§ YOUR GOAL:
A verbatim copy is needed of the lines below from the one containing "masalah. Saluran pembuangan dan selokan di" up to and including the one containing "Ungefär 60 till", excluding pictures.

§ DATASET:

━━━━━━━━━━━━━━━━━━━━

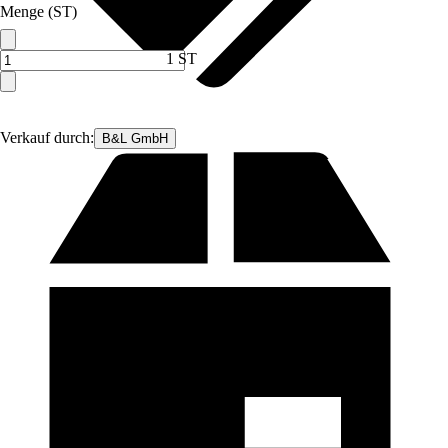
Menge (ST)
1 ST
Verkauf durch:
B&L GmbH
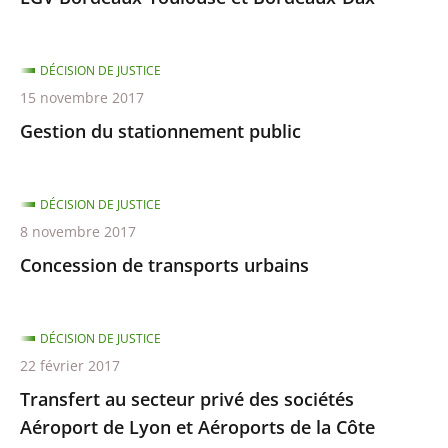
DÉCISION DE JUSTICE
15 novembre 2017
Gestion du stationnement public
DÉCISION DE JUSTICE
8 novembre 2017
Concession de transports urbains
DÉCISION DE JUSTICE
22 février 2017
Transfert au secteur privé des sociétés
Aéroport de Lyon et Aéroports de la Côte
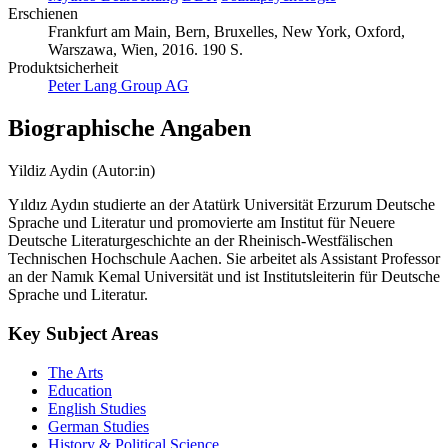
Erschienen
Frankfurt am Main, Bern, Bruxelles, New York, Oxford,
Warszawa, Wien, 2016. 190 S.
Produktsicherheit
Peter Lang Group AG
Biographische Angaben
Yildiz Aydin (Autor:in)
Yıldız Aydın studierte an der Atatürk Universität Erzurum Deutsche
Sprache und Literatur und promovierte am Institut für Neuere
Deutsche Literaturgeschichte an der Rheinisch-Westfälischen
Technischen Hochschule Aachen. Sie arbeitet als Assistant Professor
an der Namık Kemal Universität und ist Institutsleiterin für Deutsche
Sprache und Literatur.
Key Subject Areas
The Arts
Education
English Studies
German Studies
History & Political Science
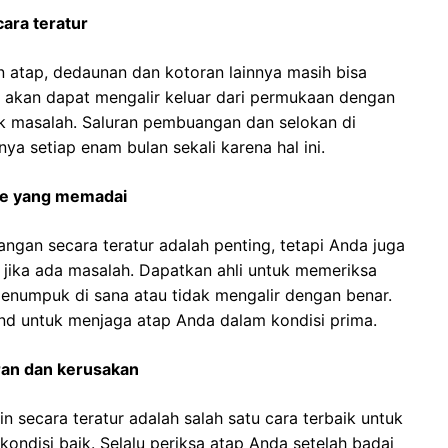
cara teratur
 atap, dedaunan dan kotoran lainnya masih bisa
ak akan dapat mengalir keluar dari permukaan dengan
 masalah. Saluran pembuangan dan selokan di
ya setiap enam bulan sekali karena hal ini.
se yang memadai
gan secara teratur adalah penting, tetapi Anda juga
 jika ada masalah. Dapatkan ahli untuk memeriksa
enumpuk di sana atau tidak mengalir dengan benar.
nd untuk menjaga atap Anda dalam kondisi prima.
ran dan kerusakan
 secara teratur adalah salah satu cara terbaik untuk
ndisi baik. Selalu periksa atap Anda setelah badai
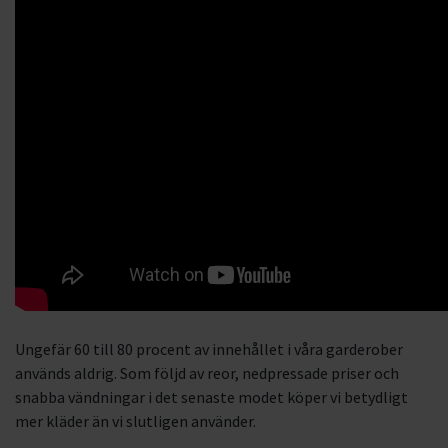
Ungefär 60 till 80 procent av innehållet i våra garderober
används aldrig. Som följd av reor, nedpressade priser och
snabba vändningar i det senaste modet köper vi betydligt
mer kläder än vi slutligen använder.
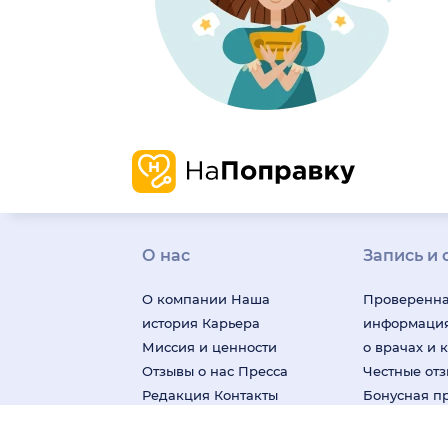
О нас
Запись и 
О компании
Наша
Проверенн
история
Карьера
информаци
Миссия и ценности
о врачах и 
Отзывы о нас
Пресса
Честные от
Редакция
Контакты
Бонусная п
Поддержка
пользовате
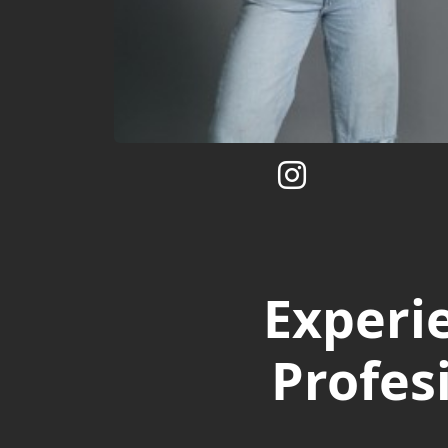
Experi
Profes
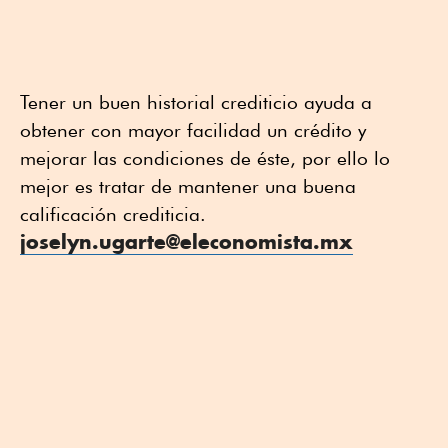
Tener un buen historial crediticio ayuda a
obtener con mayor facilidad un crédito y
mejorar las condiciones de éste, por ello lo
mejor es tratar de mantener una buena
calificación crediticia.
joselyn.ugarte@eleconomista.mx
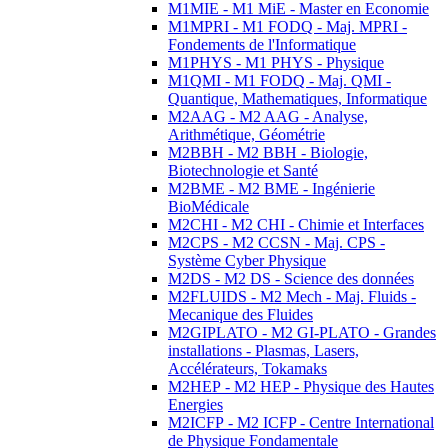
M1MIE - M1 MiE - Master en Economie
M1MPRI - M1 FODQ - Maj. MPRI -
Fondements de l'Informatique
M1PHYS - M1 PHYS - Physique
M1QMI - M1 FODQ - Maj. QMI -
Quantique, Mathematiques, Informatique
M2AAG - M2 AAG - Analyse,
Arithmétique, Géométrie
M2BBH - M2 BBH - Biologie,
Biotechnologie et Santé
M2BME - M2 BME - Ingénierie
BioMédicale
M2CHI - M2 CHI - Chimie et Interfaces
M2CPS - M2 CCSN - Maj. CPS -
Système Cyber Physique
M2DS - M2 DS - Science des données
M2FLUIDS - M2 Mech - Maj. Fluids -
Mecanique des Fluides
M2GIPLATO - M2 GI-PLATO - Grandes
installations - Plasmas, Lasers,
Accélérateurs, Tokamaks
M2HEP - M2 HEP - Physique des Hautes
Energies
M2ICFP - M2 ICFP - Centre International
de Physique Fondamentale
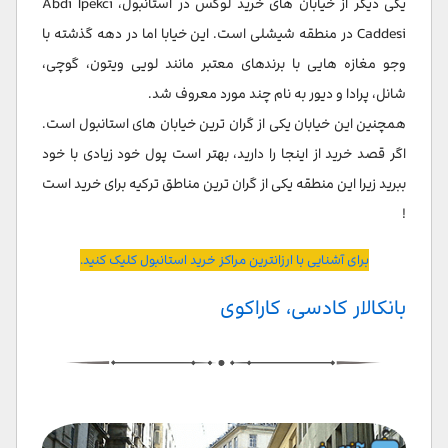
یکی دیگر از خیابان های خرید لوکس در استانبول، Abdi Ipekci
Caddesi در منطقه شیشلی است. این خیابا اما در دهه گذشته با
وجو مغازه هایی با برندهای معتبر مانند لویی ویتون، گوچی،
شانل، پرادا و دیور به نام چند مورد معروف شد.
همچنین این خیابان یکی از گران ترین خیابان های استانبول است.
اگر قصد خرید از اینجا را دارید، بهتر است پول خود زیادی با خود
ببرید زیرا این منطقه یکی از گران ترین مناطق ترکیه برای خرید است
!
برای آشنایی با ارزانترین مراکز خرید استانبول کلیک کنید.
بانکالار کادسی، کاراکوی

━━━━━━━━━━━━━━━━━━━━

§ EXPECTED ANSWER:
 masalah. Saluran pembuangan dan selokan di
ya setiap enam bulan sekali karena hal ini.
se yang memadai
gan secara teratur adalah penting, tetapi Anda juga
 jika ada masalah. Dapatkan ahli untuk memeriksa
enumpuk di sana atau tidak mengalir dengan benar.
nd untuk menjaga atap Anda dalam kondisi prima.
ran dan kerusakan
 secara teratur adalah salah satu cara terbaik untuk
ndisi baik. Selalu periksa atap Anda setelah badai
Ungefär 60 till 80 procent av innehållet i våra garderober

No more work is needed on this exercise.